I tilted my head like an inquiring beagle, but before I could register a WTF reaction, her support group came wheeling around the corner.  A mixed-gender bag of 30-somethings, they brushed me out of the way as if I’d been mansplaining their friend and surrounded her in a two-deep comfort zone.  I stepped back to my spilled coffee to give them room, and for the next 10, 15 (I gave up at some point) or even 20 minutes, I watched as they conducted an impromptu crisis intervention.

Okay, so what have we learned?

Despite the contemporary habit of sprinkling obscenities through every conversation, curiously enough, at unguarded moments, 21st century adults use words like “poo.”

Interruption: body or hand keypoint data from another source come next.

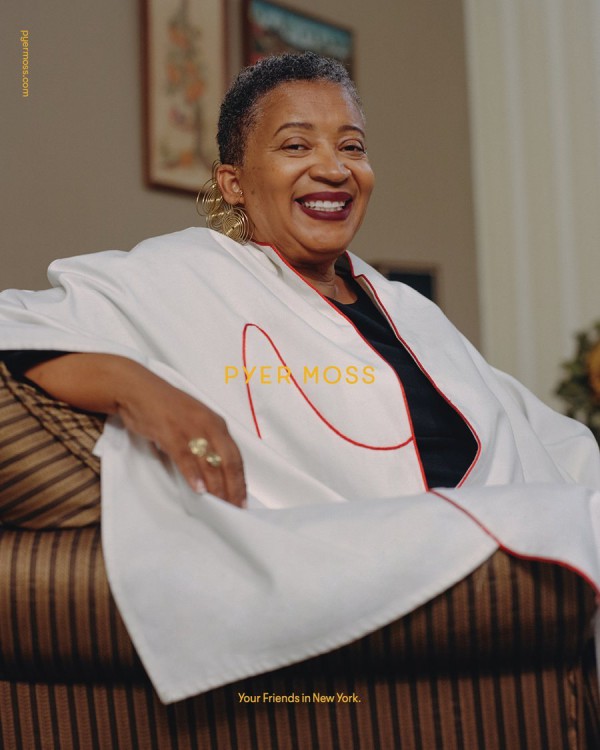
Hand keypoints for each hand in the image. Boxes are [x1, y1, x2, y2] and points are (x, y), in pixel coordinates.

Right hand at [26, 353, 246, 506]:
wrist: (137, 389)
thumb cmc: (164, 408)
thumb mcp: (193, 423)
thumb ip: (204, 442)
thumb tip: (213, 473)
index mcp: (216, 423)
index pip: (235, 456)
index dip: (240, 480)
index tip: (242, 500)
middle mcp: (208, 424)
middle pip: (228, 461)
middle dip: (233, 487)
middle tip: (234, 509)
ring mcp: (190, 427)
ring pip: (209, 461)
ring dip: (216, 486)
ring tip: (220, 506)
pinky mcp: (170, 430)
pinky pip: (185, 456)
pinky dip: (192, 474)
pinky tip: (198, 490)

Remember, our girl came around the corner first, so at some point, overcome by the trauma (drama?) she must have panicked and fled headlong into the night.  Think about that!

There were plenty of kind words, a lot of hugs, and tissues for the eyes, but nobody actually dealt with the offending shoe.  To be fair, one Sir Walter Raleigh did take his jacket off, but I never saw what he did with it.  (Only his drycleaner could tell us that.)

The group, all dressed up with obviously some place to go, actually stopped the evening’s activities cold to deal with this emotional emergency — at some length.

And finally, no one in the group gave any indication that this was the least bit odd.  There wasn’t one dissident voice.  For example, nobody said, “For God sake, Madison!  Scrape it off, and let’s go!”

The thing that blows me away about this little ad hoc soiree is these were ordinary people.  I didn’t accidently run into a drama queen convention.  Nor was it their first emotional rodeo.  They’d been there before — lots! — and, despite their lack of dog shit removal skills, they knew exactly what they were doing.

My point is, emotionally fragile has become a way of life in the 21st century.  We are easily angered, eagerly offended and regularly resort to “the meltdown” to prove our emotional stake in the game.  It’s our way of demonstrating our humanity, sensitivity and depth of character.  The problem is it works.  People take this stuff seriously!

Me, I’m from a different time and, call me old-fashioned, but I prefer dog shit without tears.